Lawrence waited until the platoon sitting in front of him had gone through the airlock before releasing his own straps. "Remember to move slowly," he reminded his people. "You've got a lot of inertia to contend with."
They did as they were told, unbuckling the restraints and gingerly easing themselves out of the deep seats. It had been over eighteen months since any of them had been in freefall, and it showed—sluggish movements suddenly becoming wild spins. Desperate grabs. Elbows thudding painfully into lockers and seat corners. Lawrence Velcroed his bag to his chest, and used the inset handles along the ceiling to make his way forward. In his mind, he tried to match the process with climbing a ladder. A good grounding psychology: always try for a solid visual reference. Except here his legs wanted to slide out to the side and twist him around. His abdominal muscles tensed, trying to keep his body straight. Someone knocked into his feet. When he glanced around to glare, Odel Cureton was grimacing in apology, his own body levering around his tenuous handhold, putting a lot of strain on his wrists.

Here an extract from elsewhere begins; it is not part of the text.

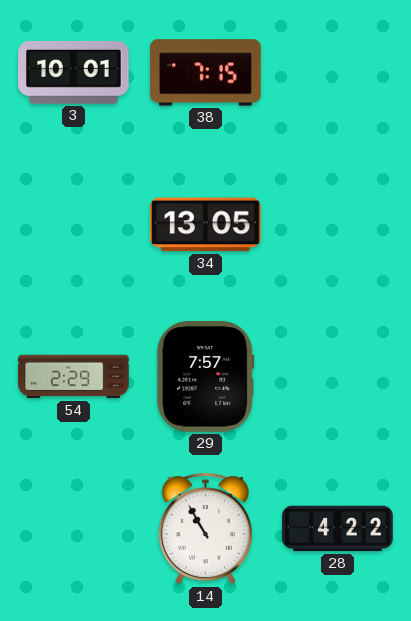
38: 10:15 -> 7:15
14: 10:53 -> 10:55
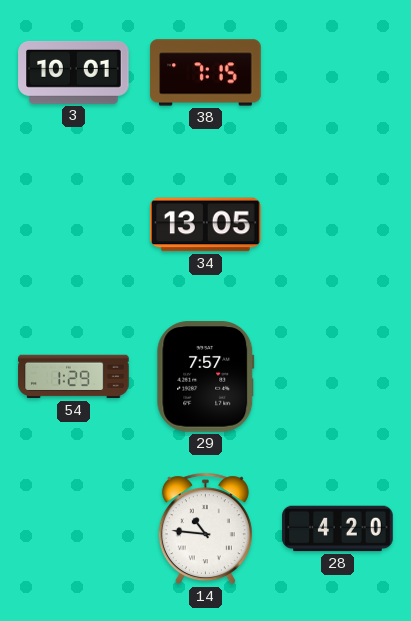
54: 2:29 -> 1:29
14: 10:55 -> 10:46
28: 4:22 -> 4:20
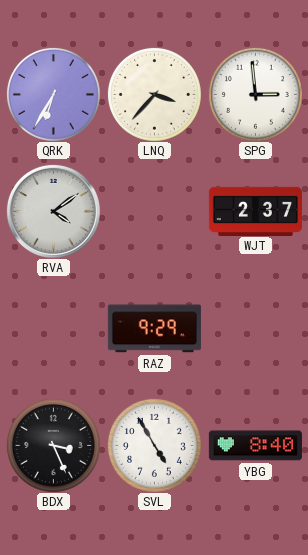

"Sorry, Sarge." It was a fast grunt. Odel was trying not to puke.
Lawrence moved a little faster, remembering to kill his motion just before he reached the airlock. He slithered easily around the corner and through the hatch, pleased with the way the old reflexes were coming back.
The Moray was as crude inside as it was outside, stark aluminum bulkheads threaded with dozens of pipes and conduits, hand loops bristling everywhere. The air reeked of urine and chlorine. It must have been strong: Lawrence's sense of smell was fast diminishing beneath clogged sinuses. One of the crew was waiting for him on the other side of the airlock. Lawrence gave him their platoon number, and in return was told what berth they'd been assigned. Each of the big habitation cylinders was color coded. Lawrence led the cursing, clumsy platoon down into the yellow one. Voices echoed about him, coming from open hatchways—other platoons bitching about the conditions and how ill some of their buddies were and why didn't someone do something about bastard freefall. Twice Lawrence banged himself on the walls as they scrambled their way along the central tubular passageway; elbow and knee. By the time he slipped into their compartment he could feel the bruises rising.